┌──

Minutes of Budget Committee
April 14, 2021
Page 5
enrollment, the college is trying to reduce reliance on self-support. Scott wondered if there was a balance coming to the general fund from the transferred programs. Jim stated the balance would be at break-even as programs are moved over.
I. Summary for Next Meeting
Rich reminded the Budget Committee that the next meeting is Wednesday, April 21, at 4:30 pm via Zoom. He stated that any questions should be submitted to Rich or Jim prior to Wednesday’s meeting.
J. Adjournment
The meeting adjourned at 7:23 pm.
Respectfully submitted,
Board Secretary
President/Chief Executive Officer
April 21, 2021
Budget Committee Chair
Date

└──
┌──

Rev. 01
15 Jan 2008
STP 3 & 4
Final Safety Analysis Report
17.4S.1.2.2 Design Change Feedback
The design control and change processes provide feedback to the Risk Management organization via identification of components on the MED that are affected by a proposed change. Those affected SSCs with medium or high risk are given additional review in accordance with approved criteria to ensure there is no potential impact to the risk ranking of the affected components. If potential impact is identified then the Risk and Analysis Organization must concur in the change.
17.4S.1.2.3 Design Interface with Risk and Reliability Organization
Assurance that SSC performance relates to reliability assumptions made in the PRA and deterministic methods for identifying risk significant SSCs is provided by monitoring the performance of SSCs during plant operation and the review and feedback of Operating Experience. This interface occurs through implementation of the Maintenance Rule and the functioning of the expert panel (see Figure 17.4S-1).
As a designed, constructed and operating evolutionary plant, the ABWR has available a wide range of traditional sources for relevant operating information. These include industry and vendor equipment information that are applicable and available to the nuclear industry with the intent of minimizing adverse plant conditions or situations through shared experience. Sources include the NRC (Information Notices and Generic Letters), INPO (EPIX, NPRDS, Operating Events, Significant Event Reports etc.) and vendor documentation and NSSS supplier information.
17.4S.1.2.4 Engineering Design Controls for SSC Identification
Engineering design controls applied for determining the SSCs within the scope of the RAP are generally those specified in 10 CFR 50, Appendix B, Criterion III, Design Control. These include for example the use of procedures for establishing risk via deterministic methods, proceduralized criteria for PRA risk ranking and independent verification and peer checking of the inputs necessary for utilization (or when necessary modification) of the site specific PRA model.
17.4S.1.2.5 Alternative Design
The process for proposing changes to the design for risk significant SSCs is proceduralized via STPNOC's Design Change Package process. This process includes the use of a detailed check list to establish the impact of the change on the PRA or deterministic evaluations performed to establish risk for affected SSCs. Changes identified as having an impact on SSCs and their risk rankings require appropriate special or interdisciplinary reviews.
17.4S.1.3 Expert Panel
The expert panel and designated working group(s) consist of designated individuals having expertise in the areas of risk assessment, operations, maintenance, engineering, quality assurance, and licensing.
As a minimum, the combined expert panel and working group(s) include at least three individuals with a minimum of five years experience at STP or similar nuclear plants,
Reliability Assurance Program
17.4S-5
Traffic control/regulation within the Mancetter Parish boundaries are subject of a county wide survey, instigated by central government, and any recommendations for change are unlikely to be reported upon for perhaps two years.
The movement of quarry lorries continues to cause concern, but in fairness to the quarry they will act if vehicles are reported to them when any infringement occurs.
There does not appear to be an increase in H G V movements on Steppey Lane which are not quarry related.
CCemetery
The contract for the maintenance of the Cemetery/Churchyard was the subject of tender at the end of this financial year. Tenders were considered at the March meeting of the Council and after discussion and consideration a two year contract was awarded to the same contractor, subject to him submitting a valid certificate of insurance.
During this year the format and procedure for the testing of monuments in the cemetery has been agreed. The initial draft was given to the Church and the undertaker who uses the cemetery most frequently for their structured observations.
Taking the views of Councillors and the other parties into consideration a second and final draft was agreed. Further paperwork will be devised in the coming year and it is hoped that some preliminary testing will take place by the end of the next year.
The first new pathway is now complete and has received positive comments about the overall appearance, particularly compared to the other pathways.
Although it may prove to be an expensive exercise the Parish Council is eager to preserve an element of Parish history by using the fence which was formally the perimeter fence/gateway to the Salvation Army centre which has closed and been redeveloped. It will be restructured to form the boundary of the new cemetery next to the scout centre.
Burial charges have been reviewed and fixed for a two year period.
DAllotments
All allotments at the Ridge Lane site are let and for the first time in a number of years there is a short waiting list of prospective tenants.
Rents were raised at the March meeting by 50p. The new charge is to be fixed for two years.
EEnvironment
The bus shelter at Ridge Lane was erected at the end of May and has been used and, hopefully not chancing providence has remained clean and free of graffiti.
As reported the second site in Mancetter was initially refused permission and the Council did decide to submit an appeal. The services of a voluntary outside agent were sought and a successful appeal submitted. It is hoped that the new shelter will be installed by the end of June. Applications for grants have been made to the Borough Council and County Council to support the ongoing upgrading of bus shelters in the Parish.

└──
┌──

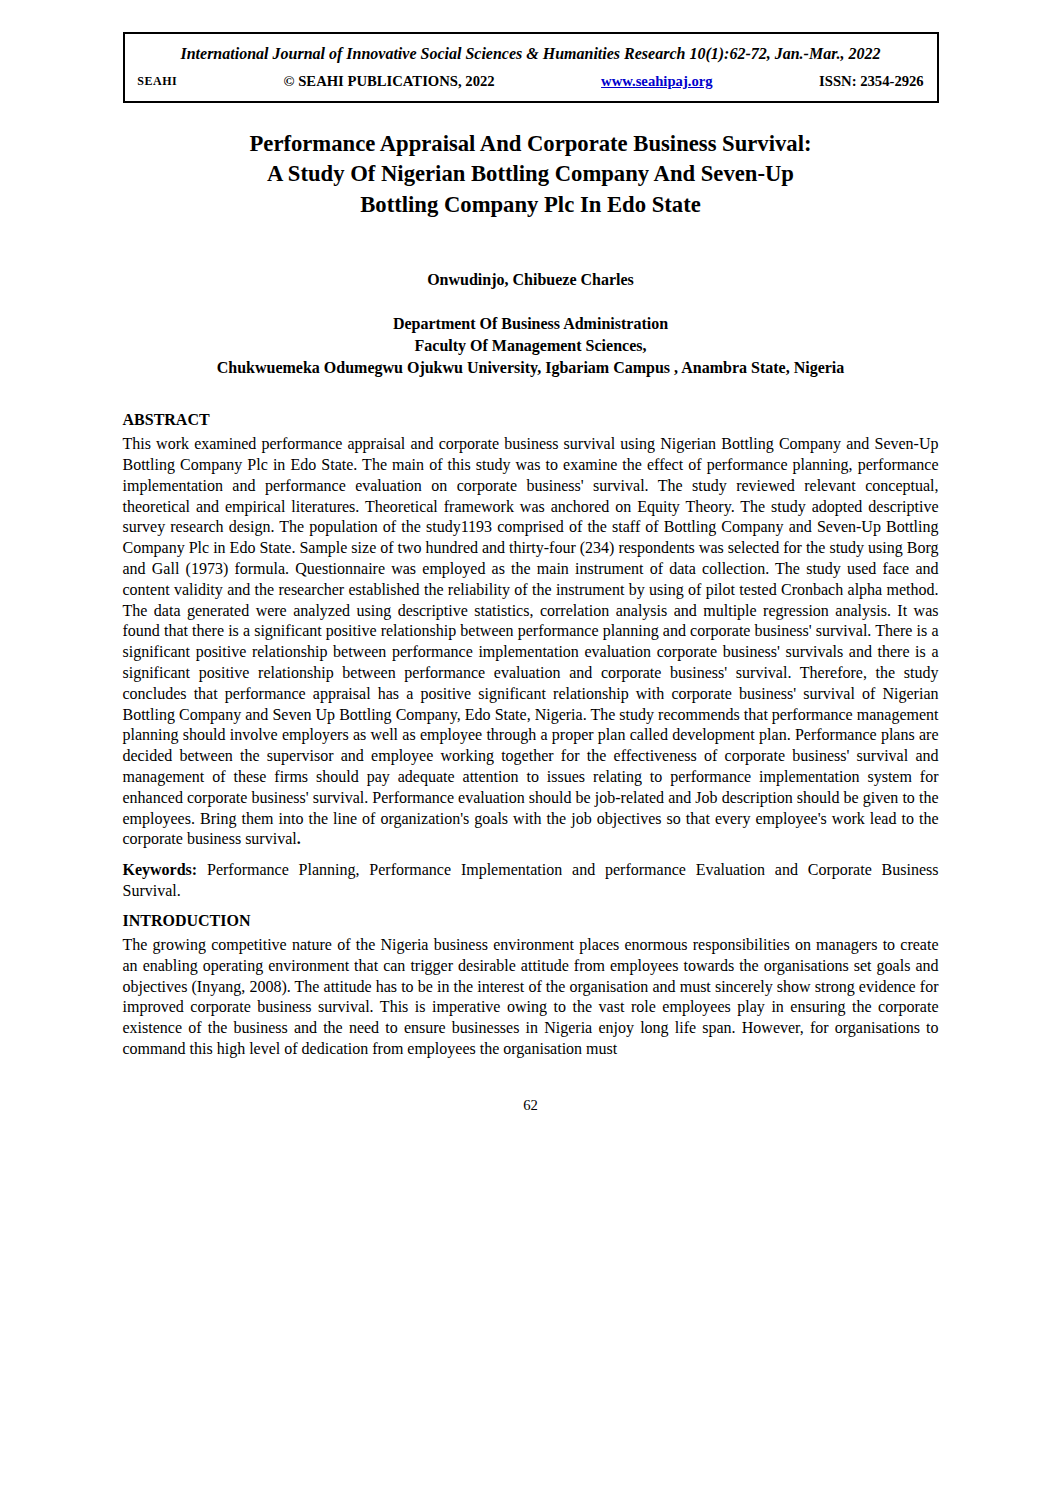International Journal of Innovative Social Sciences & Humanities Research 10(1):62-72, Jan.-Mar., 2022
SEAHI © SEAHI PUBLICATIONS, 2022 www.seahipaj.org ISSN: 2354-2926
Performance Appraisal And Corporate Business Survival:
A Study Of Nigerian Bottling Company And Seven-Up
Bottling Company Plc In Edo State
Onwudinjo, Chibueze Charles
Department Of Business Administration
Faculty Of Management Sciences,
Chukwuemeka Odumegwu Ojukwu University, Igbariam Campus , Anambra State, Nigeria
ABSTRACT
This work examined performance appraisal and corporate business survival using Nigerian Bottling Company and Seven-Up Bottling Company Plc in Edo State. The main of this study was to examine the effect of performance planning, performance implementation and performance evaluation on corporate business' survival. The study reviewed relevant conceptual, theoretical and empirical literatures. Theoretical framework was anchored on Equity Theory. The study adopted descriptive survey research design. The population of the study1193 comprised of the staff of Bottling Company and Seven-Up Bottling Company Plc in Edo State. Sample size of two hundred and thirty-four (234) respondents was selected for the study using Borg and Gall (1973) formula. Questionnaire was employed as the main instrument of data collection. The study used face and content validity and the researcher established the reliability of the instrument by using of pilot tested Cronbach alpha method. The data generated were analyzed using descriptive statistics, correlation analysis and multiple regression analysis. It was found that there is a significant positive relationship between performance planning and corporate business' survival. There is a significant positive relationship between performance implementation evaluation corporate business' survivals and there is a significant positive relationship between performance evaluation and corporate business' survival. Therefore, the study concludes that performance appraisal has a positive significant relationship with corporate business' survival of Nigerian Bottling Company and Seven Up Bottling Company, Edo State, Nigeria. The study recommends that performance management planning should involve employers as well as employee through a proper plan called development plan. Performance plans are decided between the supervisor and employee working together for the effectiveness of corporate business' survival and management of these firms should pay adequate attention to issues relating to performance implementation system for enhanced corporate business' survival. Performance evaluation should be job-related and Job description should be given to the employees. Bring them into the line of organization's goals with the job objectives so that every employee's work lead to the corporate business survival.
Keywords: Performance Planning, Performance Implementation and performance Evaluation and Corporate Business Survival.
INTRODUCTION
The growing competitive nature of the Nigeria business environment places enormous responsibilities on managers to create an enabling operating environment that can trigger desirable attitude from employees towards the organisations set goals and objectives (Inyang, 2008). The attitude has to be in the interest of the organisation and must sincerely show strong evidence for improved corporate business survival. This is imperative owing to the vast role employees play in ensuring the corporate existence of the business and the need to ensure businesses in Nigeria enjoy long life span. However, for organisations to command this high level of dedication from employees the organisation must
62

└──

● Task: Only one stretch of the entries above is wanted: the lines from the one containing "During this year" through the one containing "As reported the". Please reproduce it exactly.

● Your solution:
During this year the format and procedure for the testing of monuments in the cemetery has been agreed. The initial draft was given to the Church and the undertaker who uses the cemetery most frequently for their structured observations.
Taking the views of Councillors and the other parties into consideration a second and final draft was agreed. Further paperwork will be devised in the coming year and it is hoped that some preliminary testing will take place by the end of the next year.
The first new pathway is now complete and has received positive comments about the overall appearance, particularly compared to the other pathways.
Although it may prove to be an expensive exercise the Parish Council is eager to preserve an element of Parish history by using the fence which was formally the perimeter fence/gateway to the Salvation Army centre which has closed and been redeveloped. It will be restructured to form the boundary of the new cemetery next to the scout centre.
Burial charges have been reviewed and fixed for a two year period.
DAllotments
All allotments at the Ridge Lane site are let and for the first time in a number of years there is a short waiting list of prospective tenants.
Rents were raised at the March meeting by 50p. The new charge is to be fixed for two years.
EEnvironment
The bus shelter at Ridge Lane was erected at the end of May and has been used and, hopefully not chancing providence has remained clean and free of graffiti.
As reported the second site in Mancetter was initially refused permission and the Council did decide to submit an appeal. The services of a voluntary outside agent were sought and a successful appeal submitted. It is hoped that the new shelter will be installed by the end of June. Applications for grants have been made to the Borough Council and County Council to support the ongoing upgrading of bus shelters in the Parish.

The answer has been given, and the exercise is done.